(THE TASK):
Copy out, word for word, only the lines from the one containing "Is the sum of" through the one containing "Does Please start", including both of those lines. Leave the pictures out of your answer.

** INPUT DATA follows **

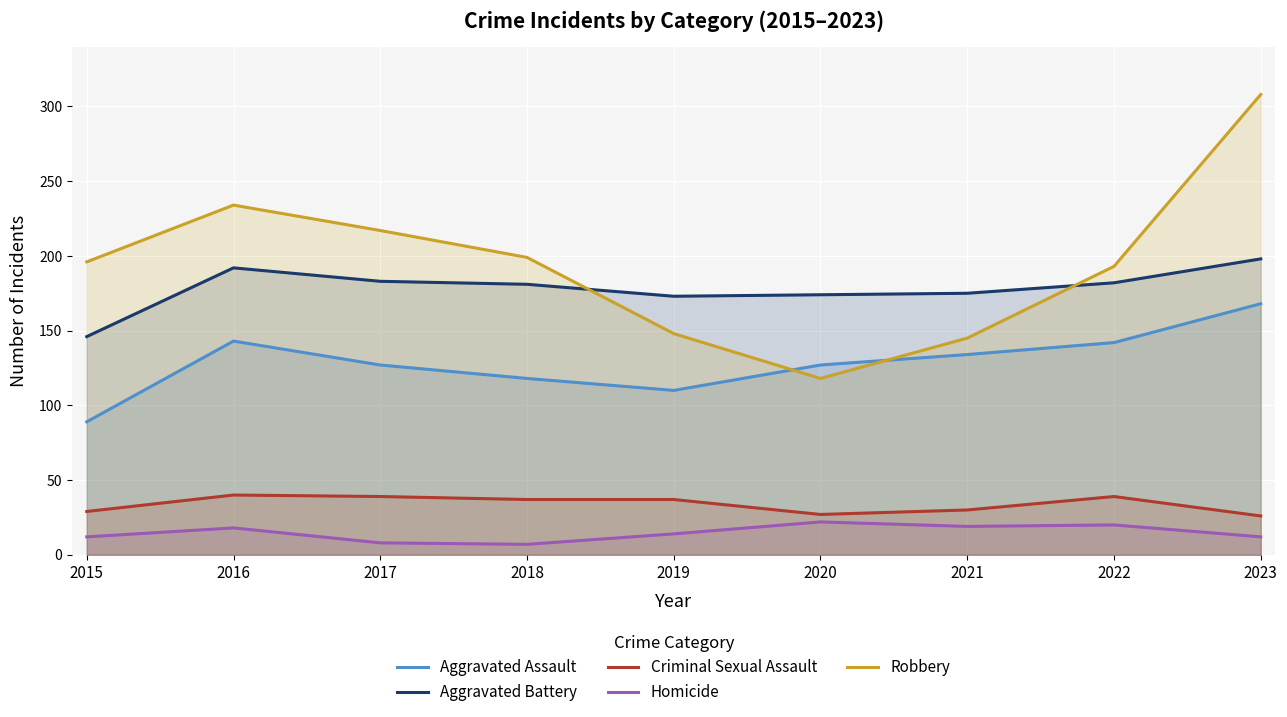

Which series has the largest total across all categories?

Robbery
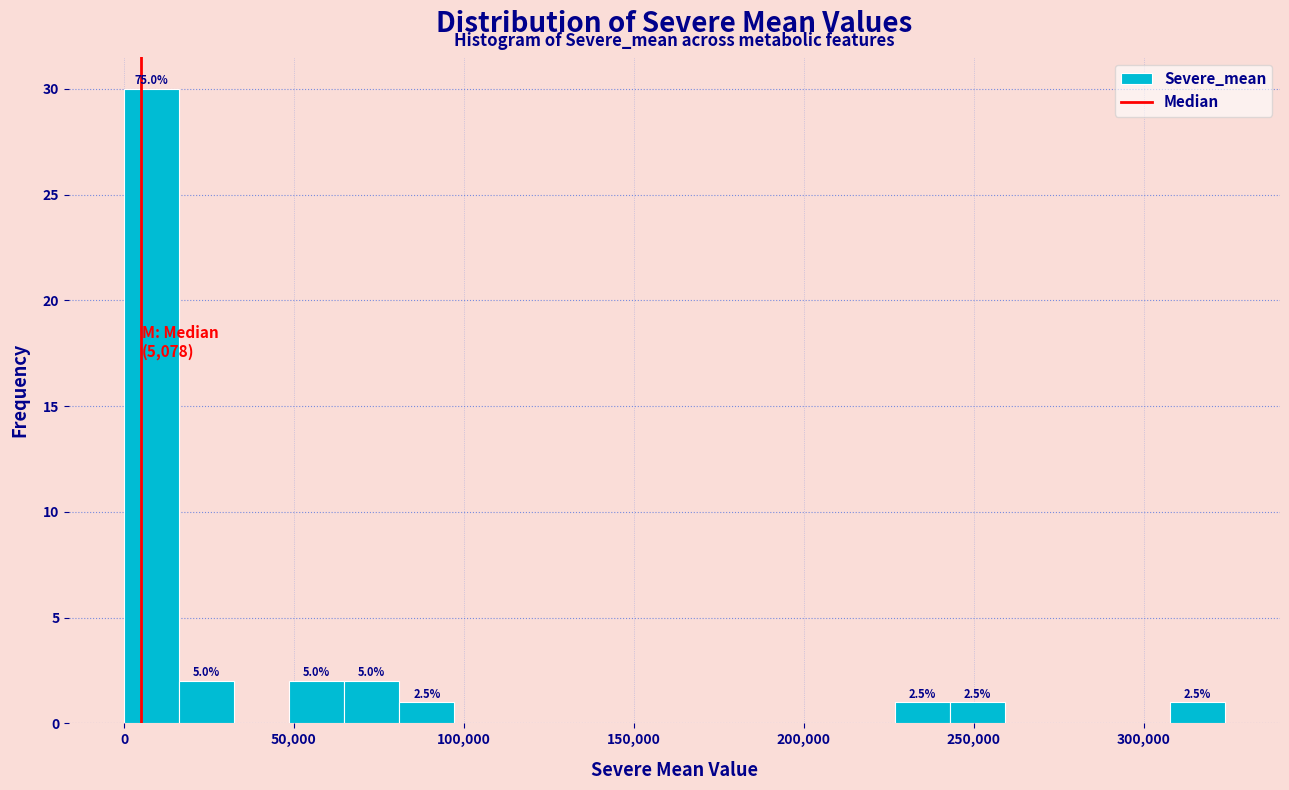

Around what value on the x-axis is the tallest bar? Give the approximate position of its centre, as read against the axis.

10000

** End of INPUT DATA **
** INPUT DATA follows **

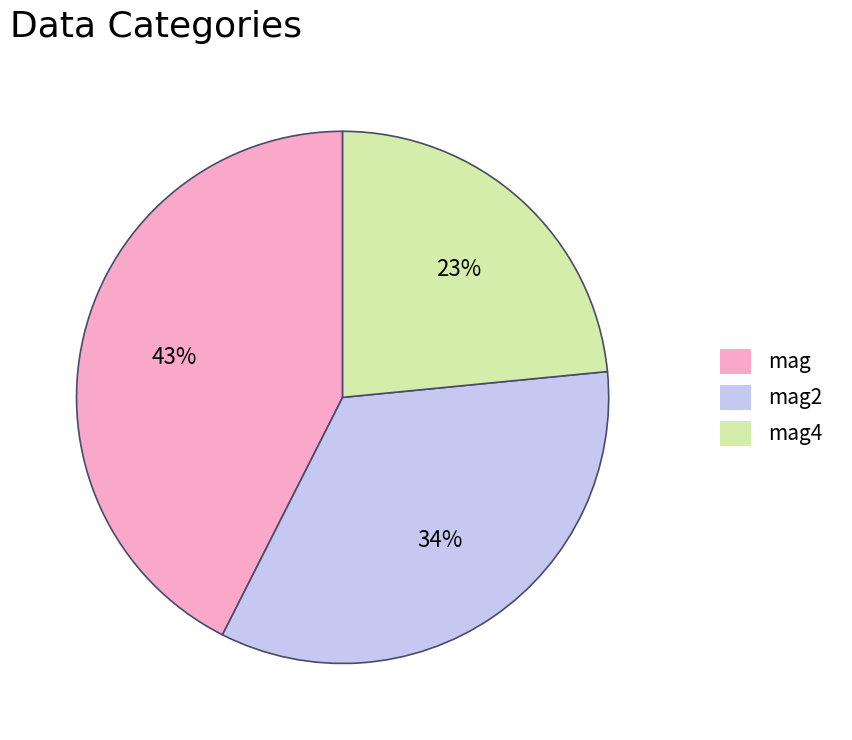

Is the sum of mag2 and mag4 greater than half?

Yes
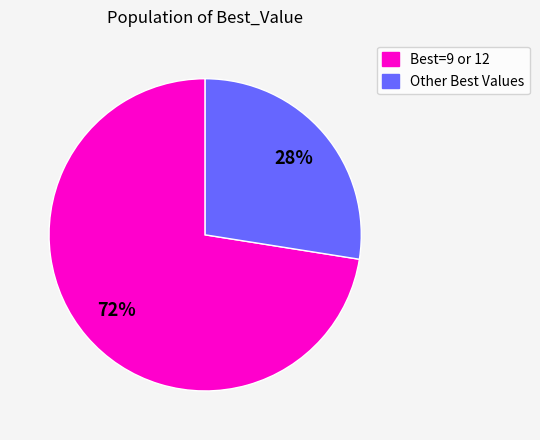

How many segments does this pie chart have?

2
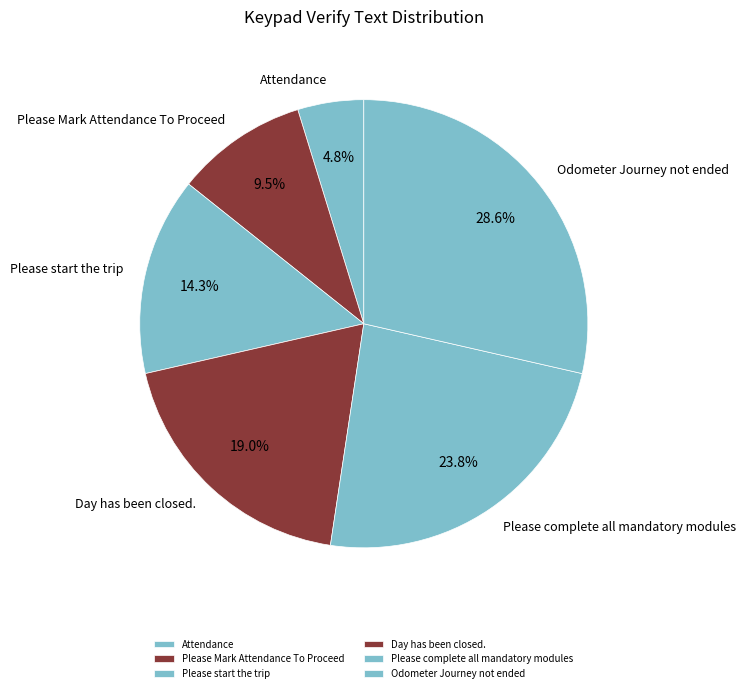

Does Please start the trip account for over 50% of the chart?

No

** End of INPUT DATA **
** INPUT DATA follows **

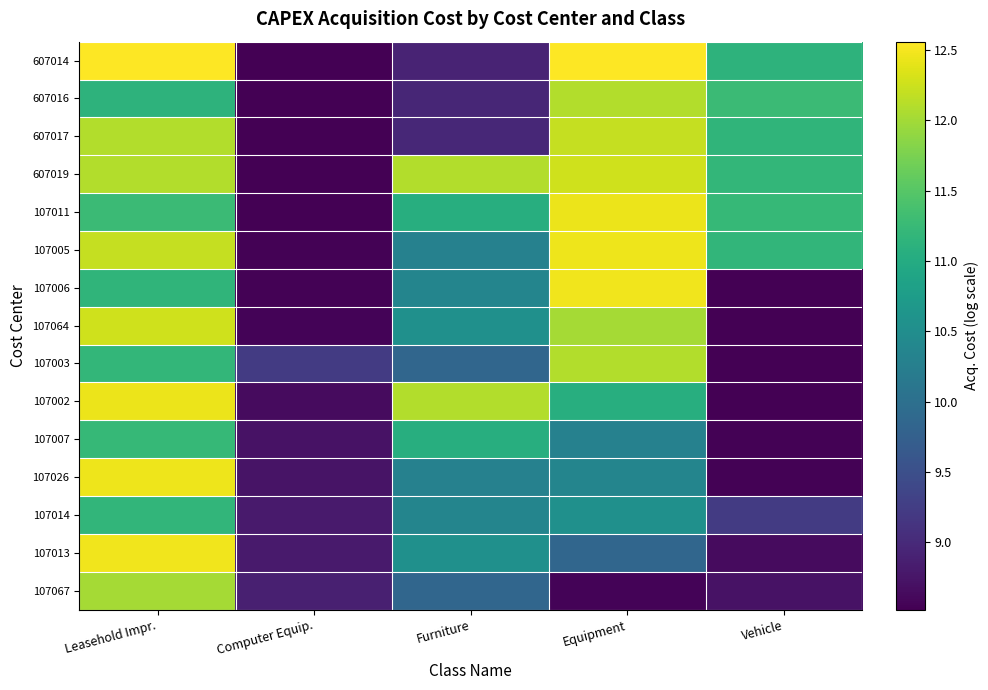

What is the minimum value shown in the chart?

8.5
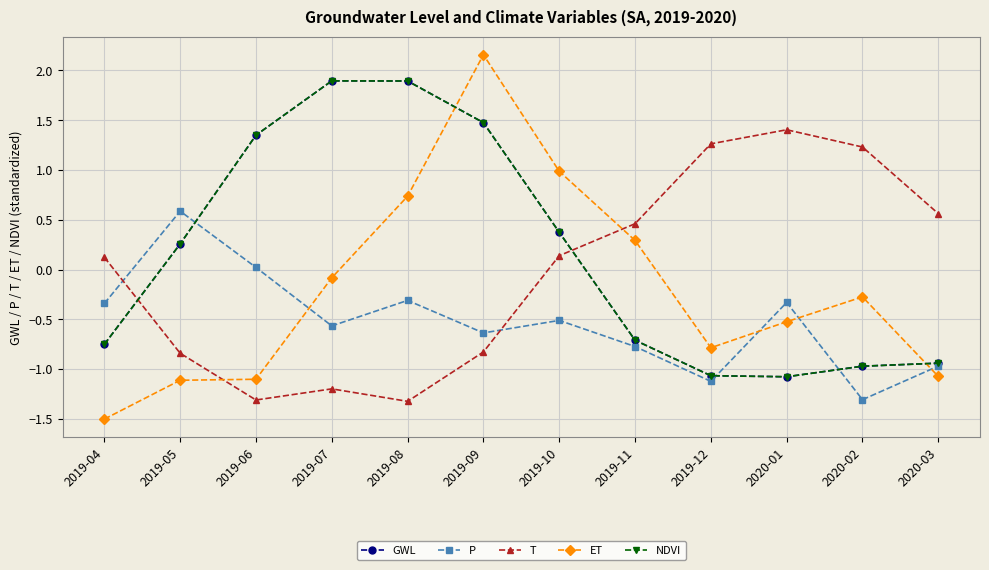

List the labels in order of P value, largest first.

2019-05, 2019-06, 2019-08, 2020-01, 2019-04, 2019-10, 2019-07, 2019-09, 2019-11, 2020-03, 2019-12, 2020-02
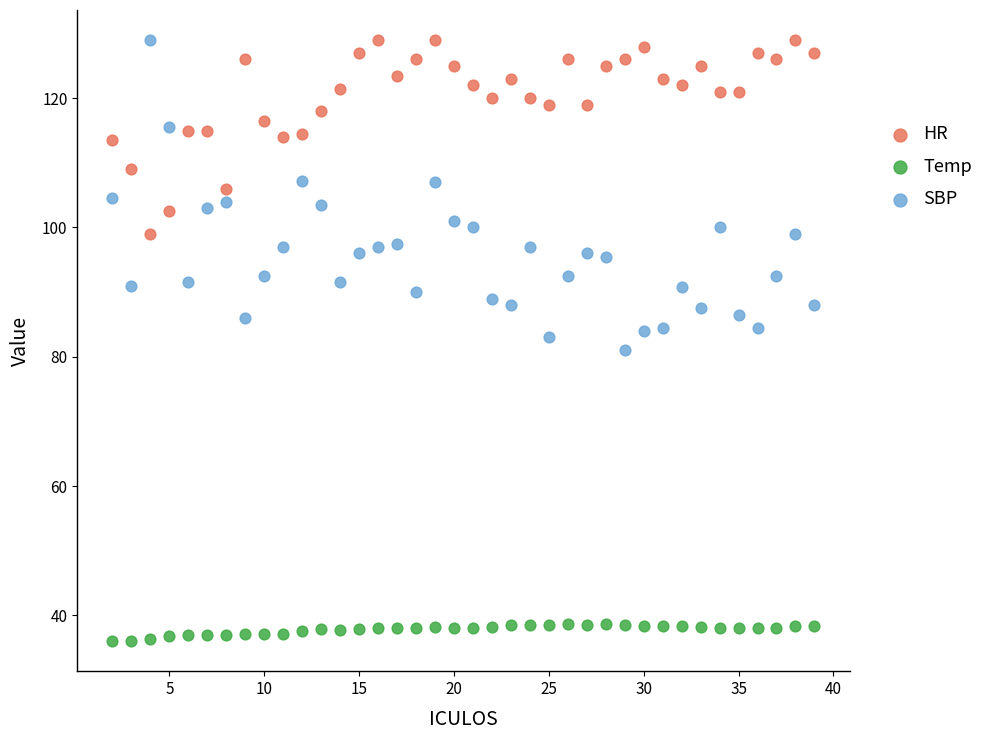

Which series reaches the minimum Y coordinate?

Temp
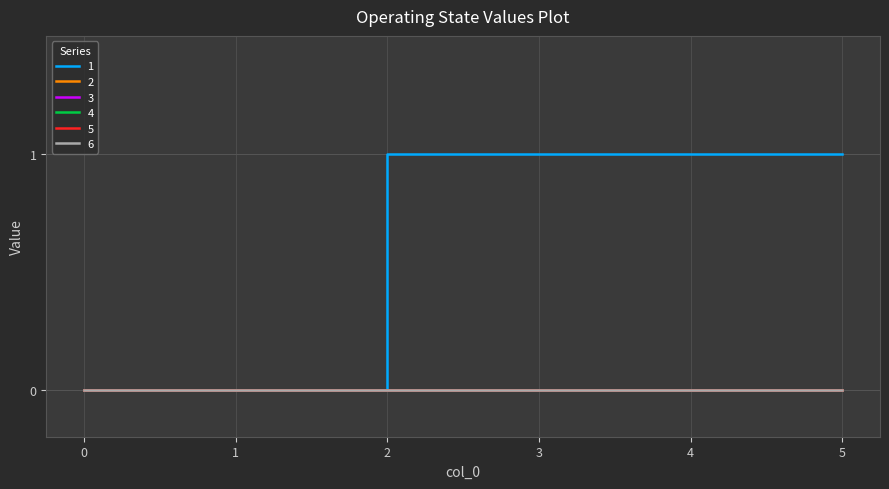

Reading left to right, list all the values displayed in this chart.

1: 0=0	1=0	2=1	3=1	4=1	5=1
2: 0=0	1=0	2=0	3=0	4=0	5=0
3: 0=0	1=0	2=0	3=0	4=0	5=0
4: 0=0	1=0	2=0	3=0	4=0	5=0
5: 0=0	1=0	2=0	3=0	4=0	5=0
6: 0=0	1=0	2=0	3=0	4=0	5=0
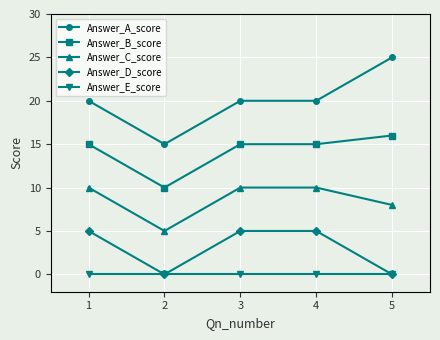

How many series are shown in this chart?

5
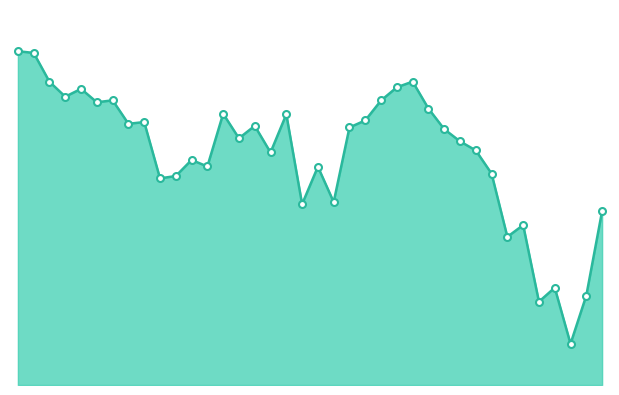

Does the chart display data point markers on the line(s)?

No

** End of INPUT DATA **

(RESULT OF THE TASK):
Is the sum of mag2 and mag4 greater than half?

Yes

How many segments does this pie chart have?

2

Does Please start the trip account for over 50% of the chart?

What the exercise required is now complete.